3) Advanced Materials and Tools
[Management Policies]
Become a value supplier in the worldwide automobile, aircraft and information technology industries. --Strive to expand sales of cemented carbide products through aggressive global expansion drawing on our strength in manufacturing capabilities encompassing tungsten and such similar materials, and expand the business of cemented carbide products and high-performance alloy products in the aircraft industry, which is a new market.
[Basic Strategies]
(Cemented carbide products)
Build manufacturing and sales structures to cope with global-scale automobile manufacturing.
(Powder metallurgy)
Build foundations to expand globally in line with the growing worldwide demand for automobiles.

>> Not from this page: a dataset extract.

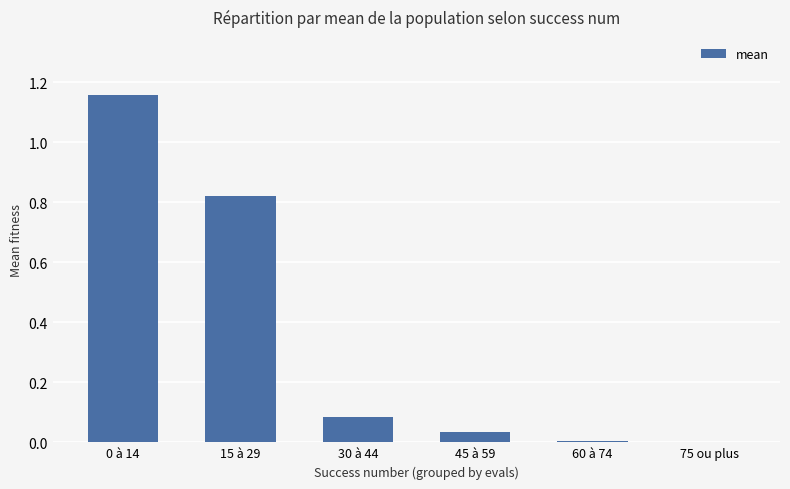

The chart shows a value of 0.0 at 45 à 59. True or false?

True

(High-performance alloy products)
Promote the selective concentration of products and concentrate resources on manufacturing products for the turbines, aircraft and automobile industries.

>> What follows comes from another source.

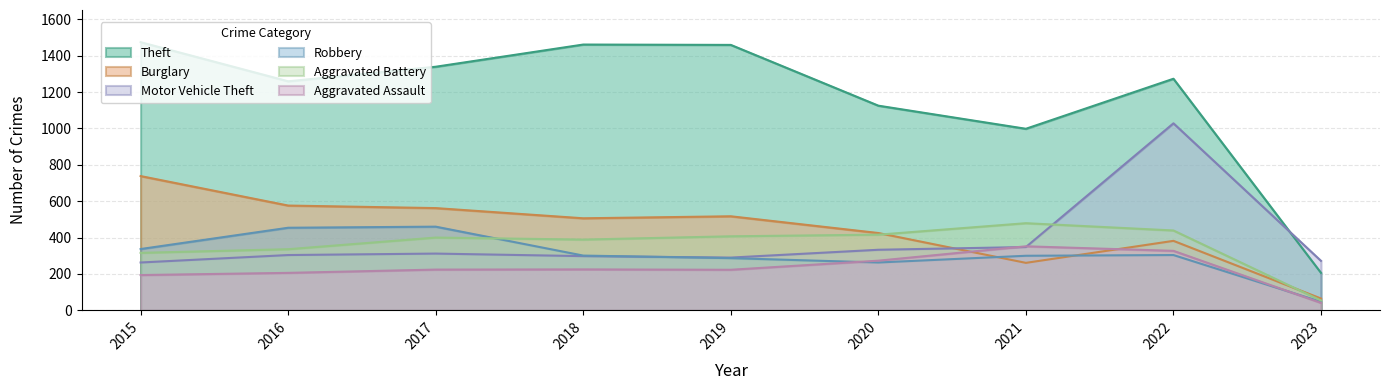

Between 2019 and 2020, which series saw the biggest shift?

Theft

4) Electronic Materials and Components
[Management Policies]
Enhance profitability through the vertical value chain of silicon-related products and by manufacturing the best niche products. --Expand the lineup and productivity of semiconductor-related products, drawing on our strength in handling polycrystalline silicon, which is a main material of semiconductor wafers.
[Basic Strategies]
(Silicon)
Expand the productivity of polycrystalline silicon, mainly at SUMCO Corp., responding to growing demand for semiconductor wafers.
(Advanced materials)
Center on the best niche products through the capabilities of materials development, mainly of semiconductor-related products.
(Electronic components)
Enhance the capabilities of product development and timely release the quality-assured electronic components.
5) Aluminum
[Management Policies]
Nurture the vertical value chain.
--Establish a value chain by reinforcing competitiveness, differentiating our strength in handling upstream aluminum products (rolled products) and downstream products (aluminum cans).
[Basic Strategies]
(Aluminum cans)
Return to the positive figures of Universal Can Corp., through review on sales price, further cost reduction and sales expansion of newly-developed products.
(Rolled products)
For quality improvement/streamlining, promote the renewal or remodel of facilities with those of Mitsubishi Aluminum Co., Ltd., centering on sales expansion of automobile-related products to enhance earnings base.